№ 7. «Управитель продал ставку купцу Лычеву и говорит 450 р. за голову. Но я спица в ихнем глазу, и при том, как торговались, — не был, и истинно душа болит в рассуждении того, что управитель продешевил. А почему — всем известно, хотя же и молчат».
№ 8. «Управителев сын загнал лошадь, пала на передние ноги. Но между прочим утверждает, будто давно попорчена».
№ 9. «Учительница гоняла тройку барских лошадей на станцию».
№ 10. «Управитель был в гостях, без внимания, что начинается покос».
№ 11. «Николай Рахманный сказал: я-де кляузников не боюсь и господа-де нам не страшны. И скосился в мою сторону, потому всем известно, каков я есть верный слуга и им вострый нож».
№ 12. «По случаю управителевой сестры зарезан первосортный экономический теленок. Приехамши на паре. Лошади поставлены без зазрения совести на барский овес, и кучер имеет харч на застольной. Истинно в прискорбии замечаю господские убытки!»
Наступил июнь. Мартин Лукьяныч с сестрой сидели вдвоем у окна и медленно, с расстановками, беспрестанно вытирая изобильный пот, пили чай. В окно виднелись поля, — пшеница колосилась и переливала рябью, белела благоухающая гречиха; в тумане знойных испарений едва скользили стога, перелески, синела степь.
— Налить, батюшка-братец?
— Видно, наливай, сестра Анна! Охо-хо, какая теплынь… Или уж с телятины гонит на пойло?.. Как яровые-то у тебя?
Анна Лукьяновна Недобежкина была весьма дородная женщина, с седыми буклями, с тройным подбородком и лоснящимися щеками, с меланхолическою улыбкой.
— Яровые? Вот уж не знаю, батюшка-братец… Мужик Лука у меня верховодит. Все мужик Лука.
— А сама-то? Неужто по-прежнему романы глотаешь?
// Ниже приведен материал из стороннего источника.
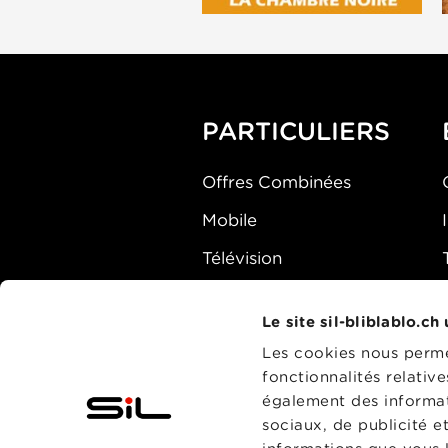
PARTICULIERS
Offres Combinées
Mobile
Télévision
Montre d'alarme
Le site sil-bliblablo.ch
Les cookies nous permet
fonctionnalités relativ
également des informati
sociaux, de publicité e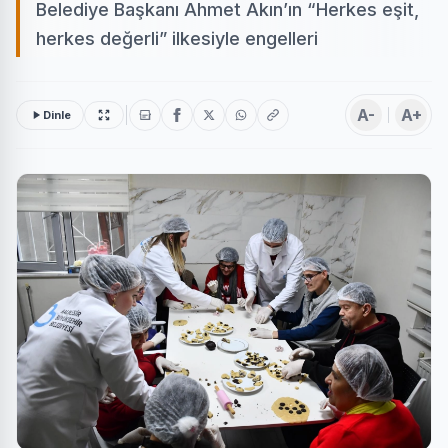
Belediye Başkanı Ahmet Akın’ın “Herkes eşit,
herkes değerli” ilkesiyle engelleri
A-
A+
Dinle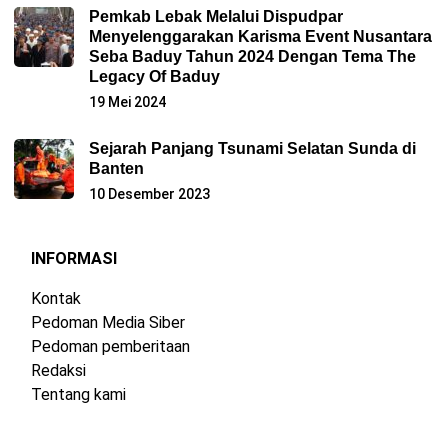
Pemkab Lebak Melalui Dispudpar
Menyelenggarakan Karisma Event Nusantara
Seba Baduy Tahun 2024 Dengan Tema The
Legacy Of Baduy
19 Mei 2024
Sejarah Panjang Tsunami Selatan Sunda di
Banten
10 Desember 2023
INFORMASI
Kontak
Pedoman Media Siber
Pedoman pemberitaan
Redaksi
Tentang kami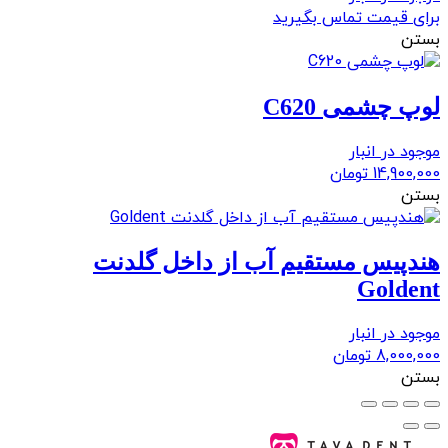
برای قیمت تماس بگیرید
بستن
لوپ چشمی C620
موجود در انبار
14,900,000
تومان
بستن
هندپیس مستقیم آب از داخل گلدنت
Goldent
موجود در انبار
8,000,000
تومان
بستن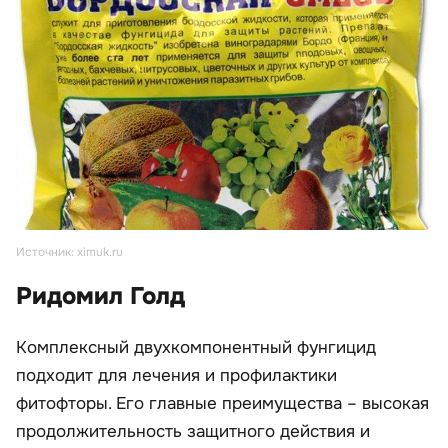
Источник: ximuk.ru
Ридомил Голд
Комплексный двухкомпонентный фунгицид
подходит для лечения и профилактики
фитофторы. Его главные преимущества – высокая
продолжительность защитного действия и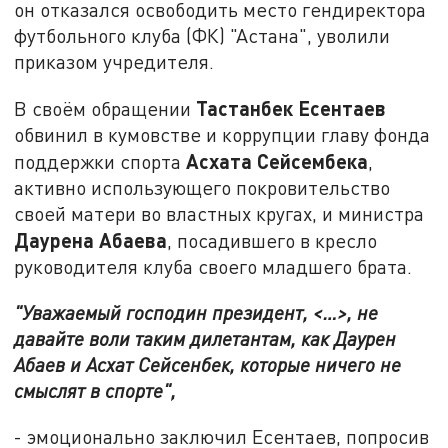
он отказался освободить место гендиректора
футбольного клуба (ФК) "Астана", уволили
приказом учредителя.
Тастанбек Есентаев
В своём обращении
обвинил в кумовстве и коррупции главу фонда
Асхата Сейсембека
поддержки спорта
,
активно использующего покровительство
своей матери во властных кругах, и министра
Даурена Абаева
, посадившего в кресло
руководителя клуба своего младшего брата.
"Уважаемый господин президент, <…>, не
давайте воли таким дилетантам, как Даурен
Абаев и Асхат Сейсенбек, которые ничего не
смыслят в спорте",
- эмоционально заключил Есентаев, попросив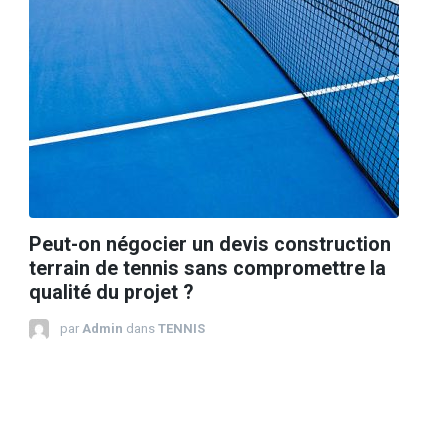
Peut-on négocier un devis construction
terrain de tennis sans compromettre la
qualité du projet ?
par
Admin
dans
TENNIS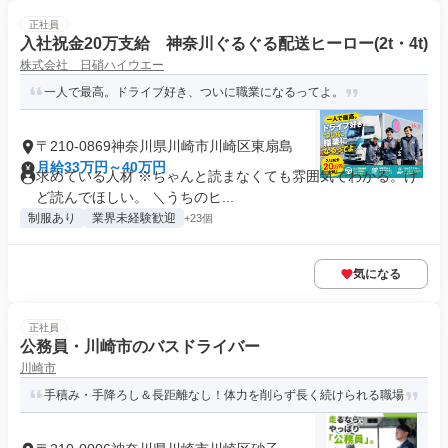
正社員
入社祝金20万支給 神奈川ぐるぐる配送ヒーロー(2t・4t)
株式会社 日硝ハイウエー
一人で最高。ドライブ好き、ついに職業になるってよ。
〒210-0869神奈川県川崎市川崎区東扇島
月給33万円～40万円
求めている人材 ※ちゃんと読まなくても雰囲気でわかる。け
ど読んでほしい。 ＼うちのヒ...
制服あり
業界未経験歓迎
+23個
気になる
正社員
公務員・川崎市のバスドライバー
川崎市
手積み・手降ろし＆長距離なし！体力を削らず長く続けられる職場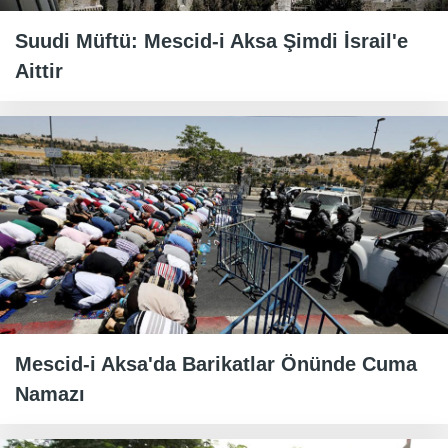
Suudi Müftü: Mescid-i Aksa Şimdi İsrail'e
Aittir
Mescid-i Aksa'da Barikatlar Önünde Cuma
Namazı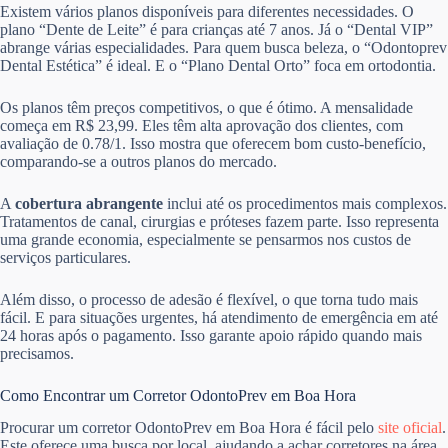
Existem vários planos disponíveis para diferentes necessidades. O
plano “Dente de Leite” é para crianças até 7 anos. Já o “Dental VIP”
abrange várias especialidades. Para quem busca beleza, o “Odontoprev
Dental Estética” é ideal. E o “Plano Dental Orto” foca em ortodontia.
Os planos têm preços competitivos, o que é ótimo. A mensalidade
começa em R$ 23,99. Eles têm alta aprovação dos clientes, com
avaliação de 0.78/1. Isso mostra que oferecem bom custo-benefício,
comparando-se a outros planos do mercado.
A
cobertura abrangente
inclui até os procedimentos mais complexos.
Tratamentos de canal, cirurgias e próteses fazem parte. Isso representa
uma grande economia, especialmente se pensarmos nos custos de
serviços particulares.
Além disso, o processo de adesão é flexível, o que torna tudo mais
fácil. E para situações urgentes, há atendimento de emergência em até
24 horas após o pagamento. Isso garante apoio rápido quando mais
precisamos.
Como Encontrar um Corretor OdontoPrev em Boa Hora
Procurar um corretor OdontoPrev em Boa Hora é fácil pelo
site oficial
.
Este oferece uma busca por local, ajudando a achar corretores na área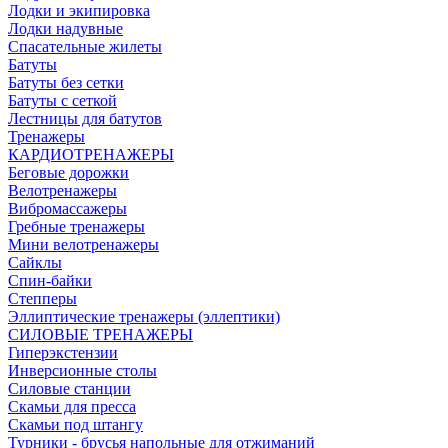
Лодки и экипировка
Лодки надувные
Спасательные жилеты
Батуты
Батуты без сетки
Батуты с сеткой
Лестницы для батутов
Тренажеры
КАРДИОТРЕНАЖЕРЫ
Беговые дорожки
Велотренажеры
Вибромассажеры
Гребные тренажеры
Мини велотренажеры
Сайклы
Спин-байки
Степперы
Эллиптические тренажеры (эллептики)
СИЛОВЫЕ ТРЕНАЖЕРЫ
Гиперэкстензии
Инверсионные столы
Силовые станции
Скамьи для пресса
Скамьи под штангу
Турники - брусья напольные для отжиманий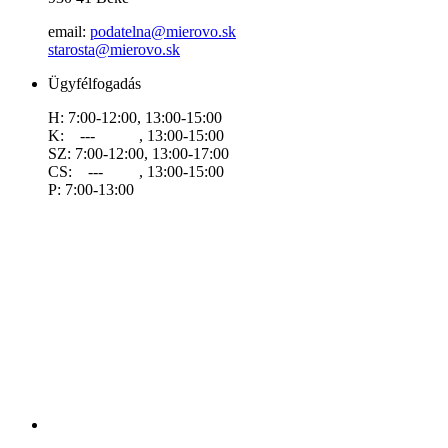
email:
podatelna@mierovo.sk
starosta@mierovo.sk
Ügyfélfogadás
H: 7:00-12:00, 13:00-15:00
K: --- , 13:00-15:00
SZ: 7:00-12:00, 13:00-17:00
CS: --- , 13:00-15:00
P: 7:00-13:00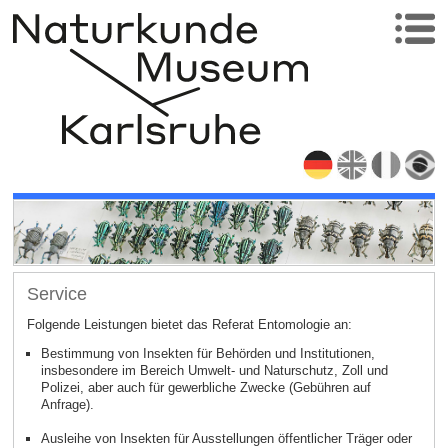
Service
Folgende Leistungen bietet das Referat Entomologie an:
Bestimmung von Insekten für Behörden und Institutionen,
insbesondere im Bereich Umwelt- und Naturschutz, Zoll und
Polizei, aber auch für gewerbliche Zwecke (Gebühren auf
Anfrage).
Ausleihe von Insekten für Ausstellungen öffentlicher Träger oder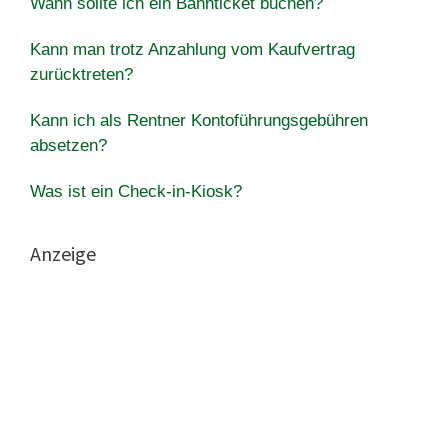
Wann sollte ich ein Bahnticket buchen?
Kann man trotz Anzahlung vom Kaufvertrag
zurücktreten?
Kann ich als Rentner Kontoführungsgebühren
absetzen?
Was ist ein Check-in-Kiosk?
Anzeige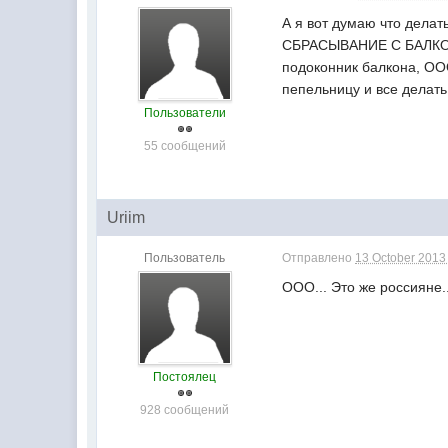
А я вот думаю что дел
СБРАСЫВАНИЕ С БАЛКОН
подоконник балкона, 
пепельницу и все делать 
Пользователи
55 сообщений
Uriim
Пользователь
Отправлено
13 October 2013 
ООО... Это же россияне.
Постоялец
928 сообщений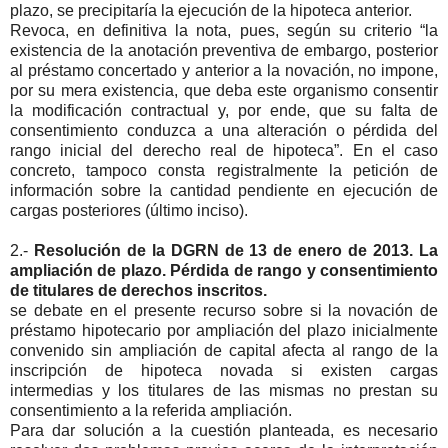
plazo, se precipitaría la ejecución de la hipoteca anterior.
Revoca, en definitiva la nota, pues, según su criterio “la
existencia de la anotación preventiva de embargo, posterior
al préstamo concertado y anterior a la novación, no impone,
por su mera existencia, que deba este organismo consentir
la modificación contractual y, por ende, que su falta de
consentimiento conduzca a una alteración o pérdida del
rango inicial del derecho real de hipoteca”. En el caso
concreto, tampoco consta registralmente la petición de
información sobre la cantidad pendiente en ejecución de
cargas posteriores (último inciso).
2.-
Resolución de la DGRN de 13 de enero de 2013. La
ampliación de plazo. Pérdida de rango y consentimiento
de titulares de derechos inscritos.
se debate en el presente recurso sobre si la novación de
préstamo hipotecario por ampliación del plazo inicialmente
convenido sin ampliación de capital afecta al rango de la
inscripción de hipoteca novada si existen cargas
intermedias y los titulares de las mismas no prestan su
consentimiento a la referida ampliación.
Para dar solución a la cuestión planteada, es necesario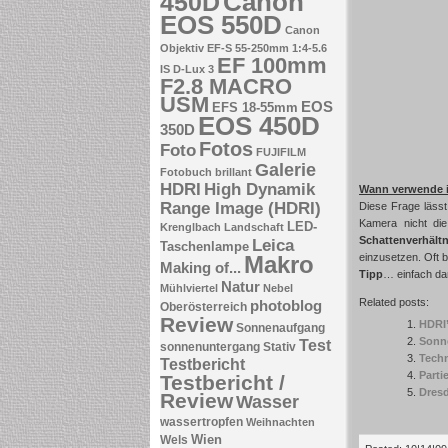
Canon
450D
EOS 550D
Canon
Objektiv EF-S 55-250mm 1:4-5.6
EF 100mm
IS
D-Lux 3
F2.8 MACRO
USM
EOS
EFS 18-55mm
EOS 450D
350D
Fotos
Foto
FUJIFILM
Galerie
Fotobuch brillant
HDRI
High Dynamik
Wann verwende i
Range Image (HDRI)
Diese Frage lässt
Kamera nicht die
LED-
Krenglbach
Landschaft
Schattenverhält
Leica
Taschenlampe
Makro
einzusetzen. Oft 
Making of...
Tipp
… einfach da
Natur
Mühlviertel
Nebel
Related posts:
photoblog
Oberösterreich
Review
HDRI’
Sonnenaufgang
Sonne
Test
sonnenuntergang
Stativ
Techn
Testbericht
Parti
Testbericht /
Dresd
Review
Wasser
wassertropfen
Weihnachten
Wien
Wels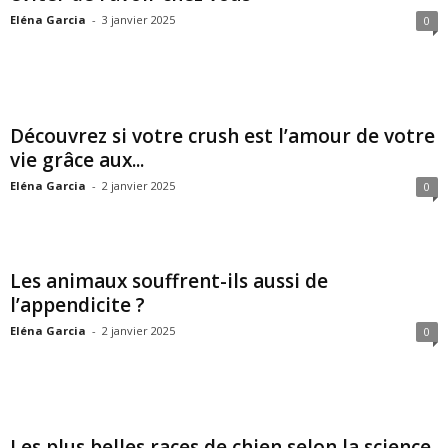
Eléna Garcia
-
3 janvier 2025
0
Découvrez si votre crush est l’amour de votre
vie grâce aux...
Eléna Garcia
-
2 janvier 2025
0
Les animaux souffrent-ils aussi de
l’appendicite ?
Eléna Garcia
-
2 janvier 2025
0
Les plus belles races de chien selon la science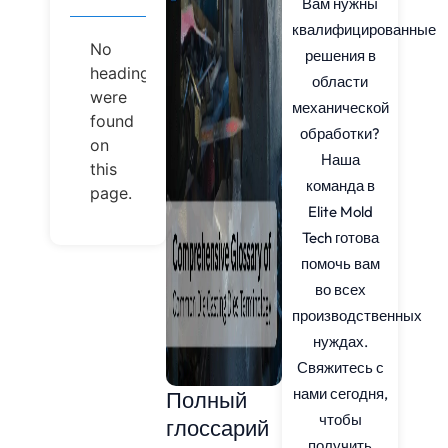
Вам нужны
квалифицированные
No
решения в
headings
области
were
механической
found
обработки?
on
Наша
this
команда в
page.
Elite Mold
Tech готова
помочь вам
во всех
производственных
нуждах.
Свяжитесь с
нами сегодня,
Полный
чтобы
глоссарий
получить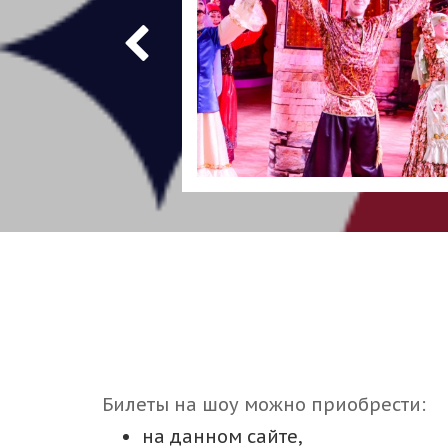
Билеты на шоу можно приобрести:
на данном сайте,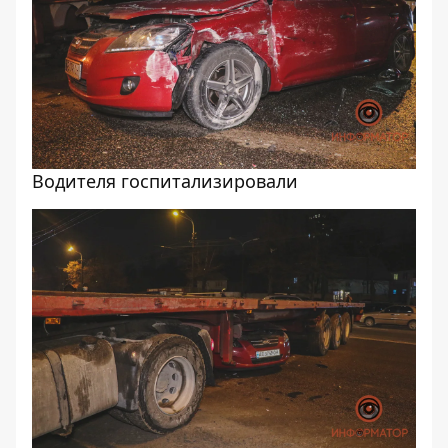
Водителя госпитализировали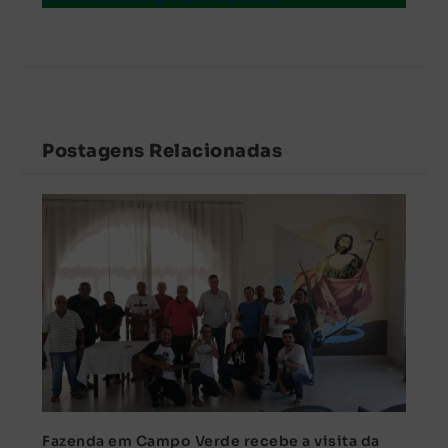
Postagens Relacionadas
Fazenda em Campo Verde recebe a visita da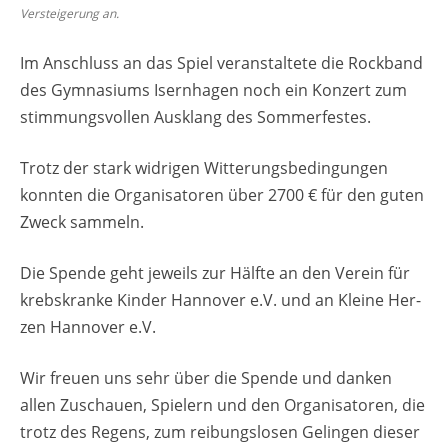
Ver­stei­ge­rung an.
Im An­schluss an das Spiel ver­an­stal­te­te die Rock­band
des Gym­na­si­ums Isern­ha­gen noch ein Kon­zert zum
stim­mungs­vol­len Aus­klang des Som­mer­fes­tes.
Trotz der stark wid­ri­gen Wit­te­rungs­be­din­gun­gen
konn­ten die Or­ga­ni­sa­to­ren über 2700 € für den guten
Zweck sam­meln.
Die Spen­de geht je­weils zur Hälf­te an den Ver­ein für
krebs­kran­ke Kin­der Han­no­ver e.V. und an Klei­ne Her­
zen Han­no­ver e.V.
Wir freu­en uns sehr über die Spen­de und dan­ken
allen Zu­schau­en, Spie­lern und den Or­ga­ni­sa­to­ren, die
trotz des Re­gens, zum rei­bungs­lo­sen Ge­lin­gen die­ser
— Уж и глотаю! — Анна Лукьяновна засмеялась и вздохнула. — Слепа становлюсь, вот горе! Бывалоче, Николушка читывал, а теперь вожусь, вожусь с очками… Да и что!.. Какие пошли книжки, батюшка-братец! Какие романы. Намедни сосед привез, очень, говорит, увлекательно. Гляжу, и что же? Все сочинитель от себя, все от себя сочиняет! Штиль самый неавантажный, разговорных сцен очень мало. И какие персонажи!.. Я после уж говорю соседу: «Ну, батюшка, удружил! Ужли же на старости лет прикажешь мне знать, чем от лакея воняет?» А заглавие придумал самое обманное: «Мертвые души»… Подумаешь, нивесть какие страсти, ан не то что страстей, но и любовной интриги не представлено. Позволяют же морочить публику! Прежде бывало обозначено: «Удольфские таинства», так и на самом деле: читаешь — дух захватывает. Или «Бедная Лиза»… И подлинно бедная через измену вероломного Эраста… А нонче все пошло навыворот, все на обман!
— Н-да… Вот Николай, должно, в тебя уродился — не отдерешь от чтения… — Лицо Мартина Лукьяныча выразило заботу. — Ах, дети, дети! — сказал он со вздохом.
Анна Лукьяновна задумалась, пожевала Нерешительно губами, хотела вымолвить что-то затаенное по поводу Николая, но предпочла сделать предисловие:
— А я гляжу на вас, батюшка-братец, чтой-то сколь вы поседели, сколь изменились в лице…
— Жить невесело! Жить скучно, сестра Анна! — отрывисто и сердито перебил Мартин Лукьяныч. — Та в монастырь, тот в петлю, дворянки за вчерашних холопов выходят, кляузы, неприятности… Что такое? Почему? Поневоле поседеешь.
— Вот бы Николушку-то и женить!
— Эге! Аль невесту нашла?
— Сыщется, — уклончиво ответила Анна Лукьяновна.
— Богатая?
— И-и, батюшка-братец, в деньгах ли счастье?.. Приятная, нежная, субтильная… А что до денег — верный Алексис и в хижине обрел блаженство.
Мартин Лукьяныч окончательно рассердился.
— Ты дура, сестра Анна! Хуже не назову — непристойно твоим сединам, но всегда повторю, что дура! Хорошо тебе говорить: оставил муж землишку, все свое, сиди да почитывай. А у меня что за душою? Есть, пожалуй, две тысчонки, да надолго ли их хватит по нонешним анафемским временам?
Старушка даже рассмеялась.
— Ну, братец, чего наговорили! У вас такое место — помещики завидуют… Шутка сказать — гарденинский управитель!